## Data block
☆ ☆ ☆ ☆

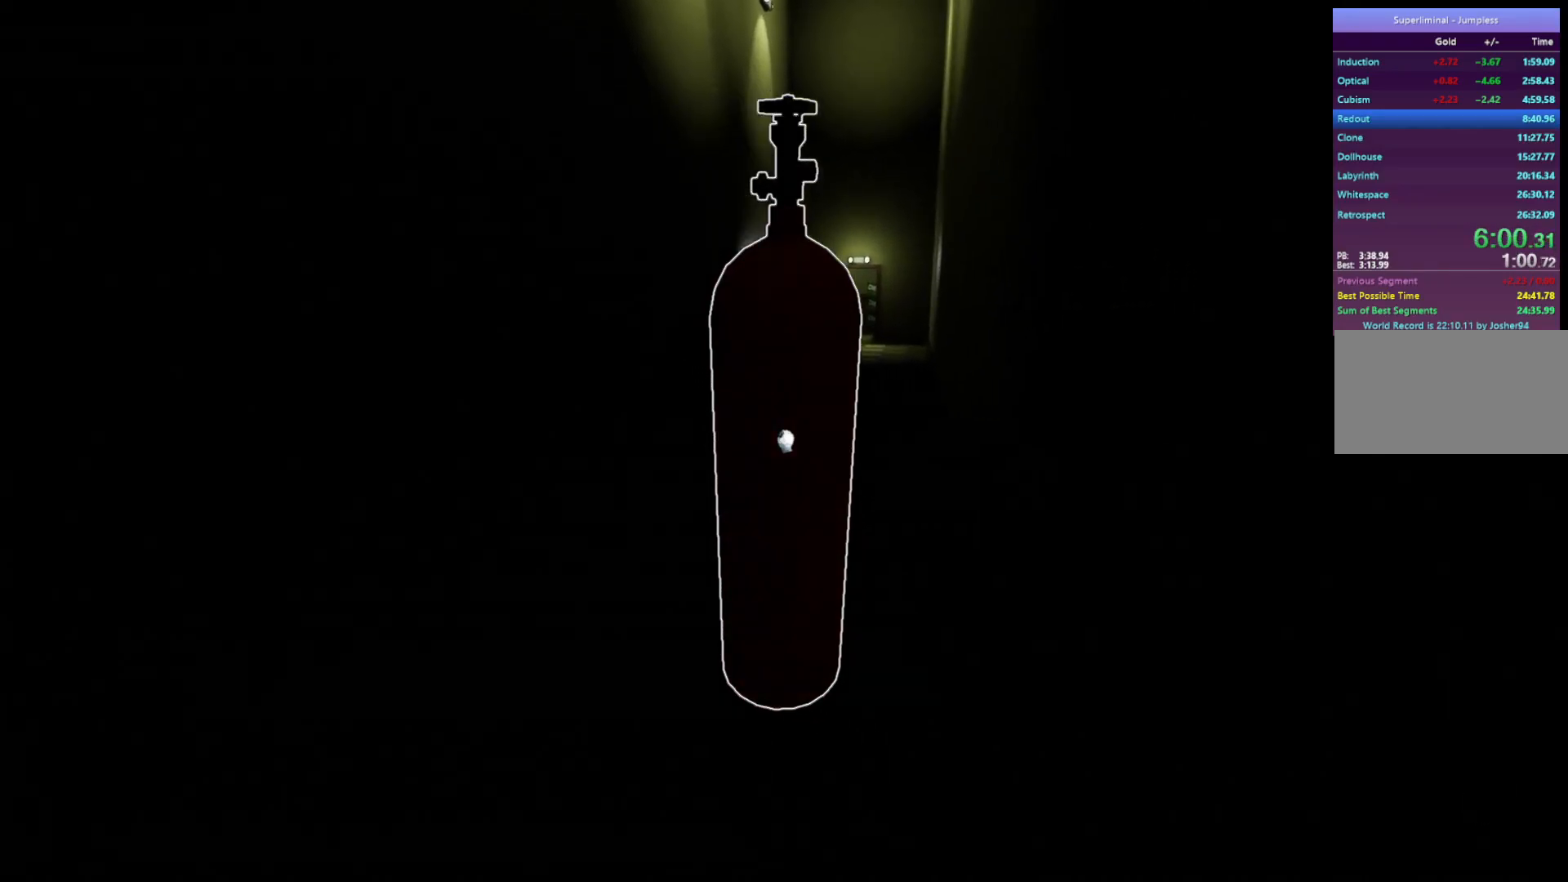
{"keys": ["w"], "mouse": [], "events": []}
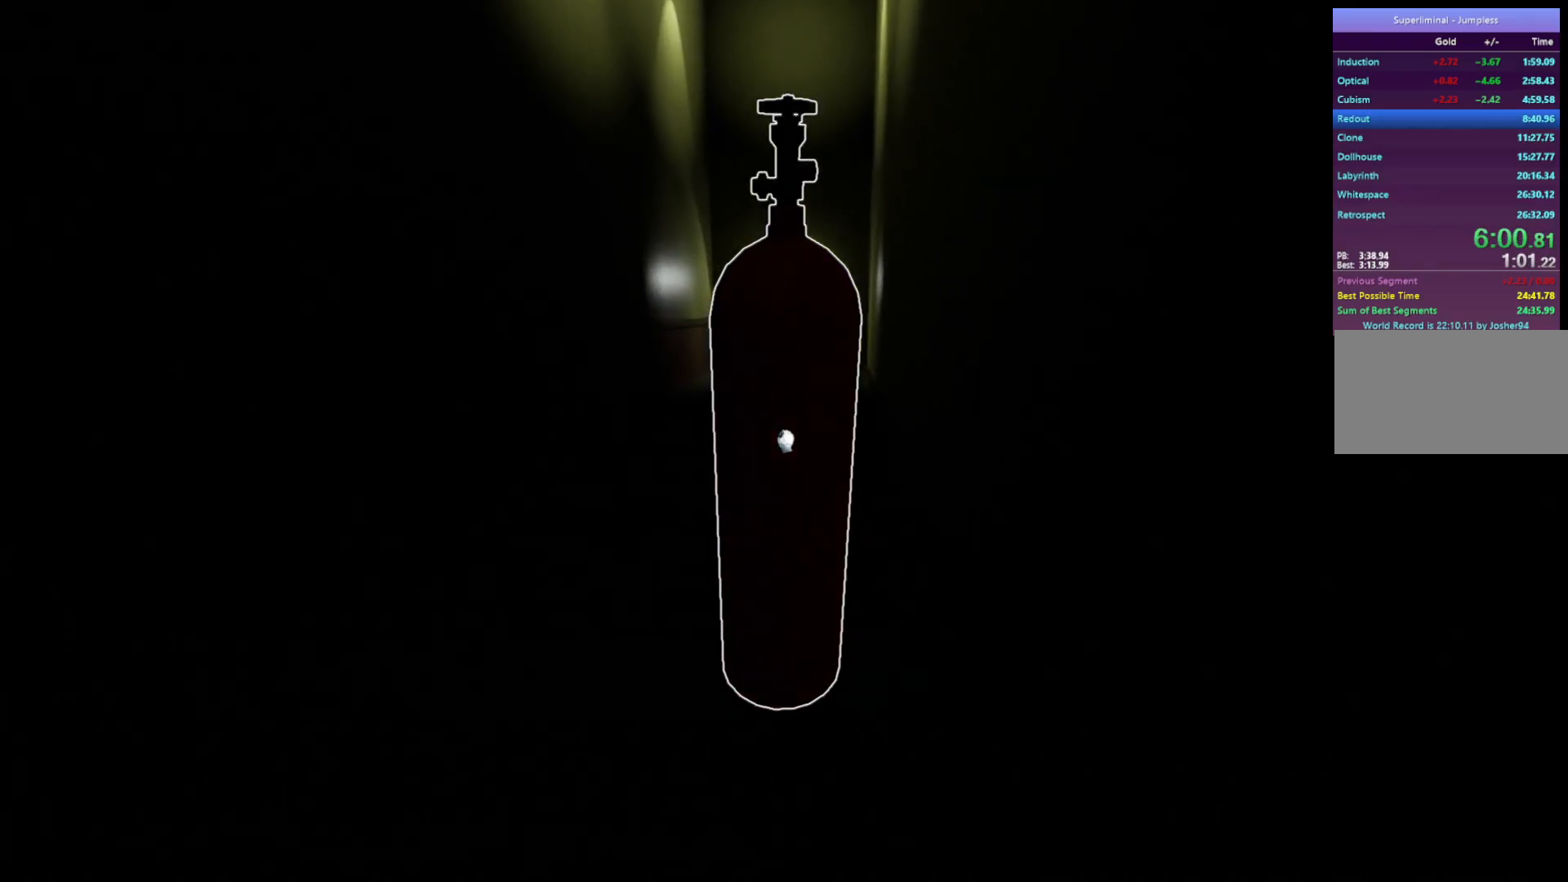
{"keys": ["w"], "mouse": [], "events": []}
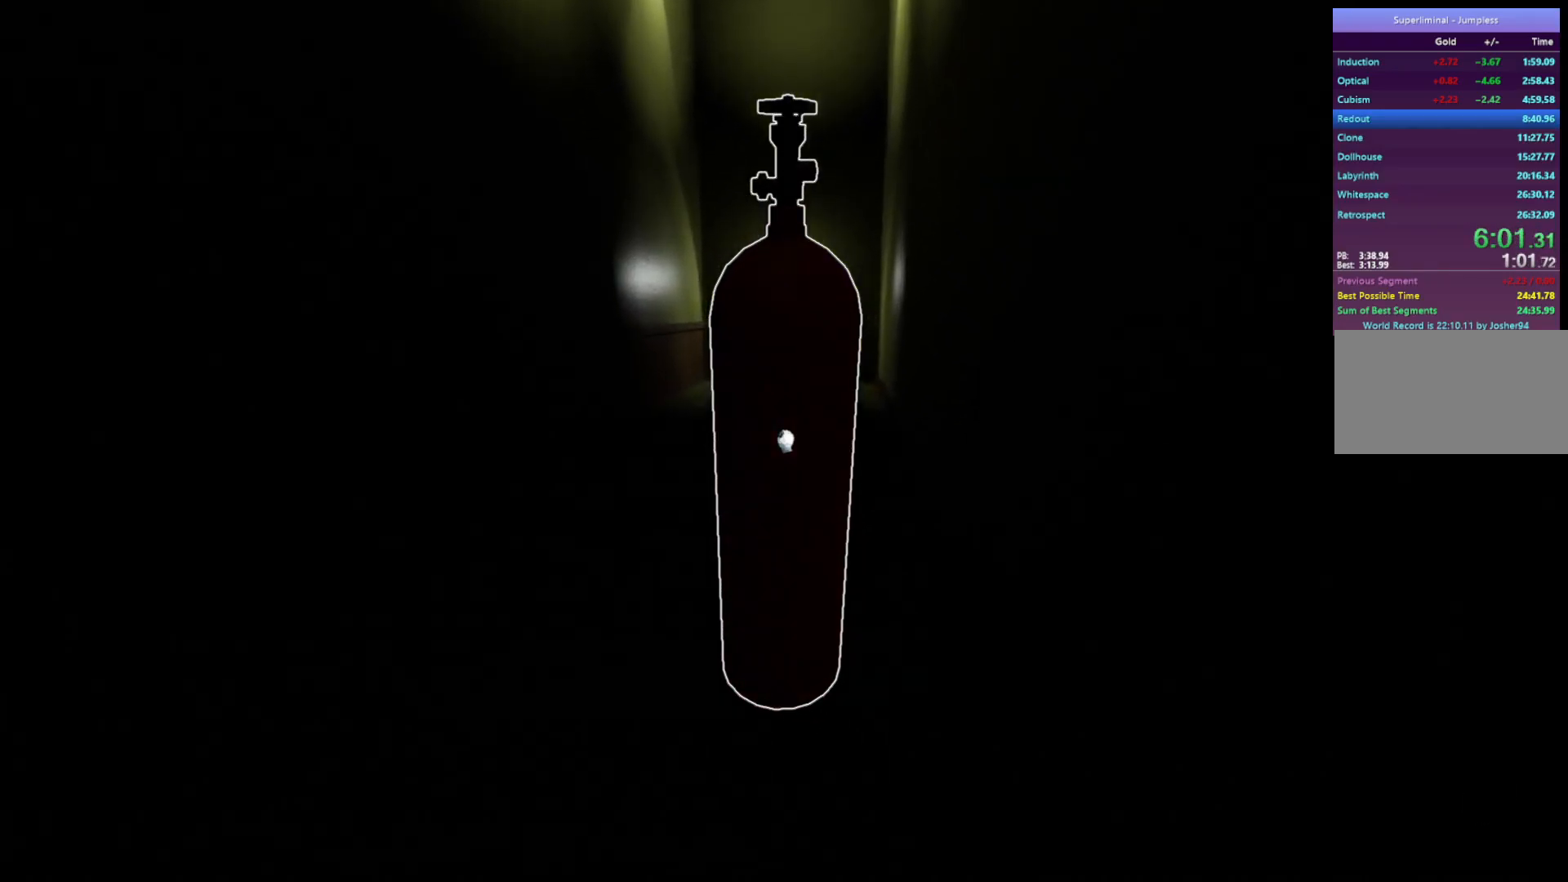
{"keys": ["w"], "mouse": [], "events": []}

☆ ☆ ☆ ☆

## Task brief
Transcribe the data exactly, minus any images.

## Response to this task
{"keys": ["w"], "mouse": [], "events": []}
{"keys": ["w"], "mouse": [], "events": []}
{"keys": ["w"], "mouse": [], "events": []}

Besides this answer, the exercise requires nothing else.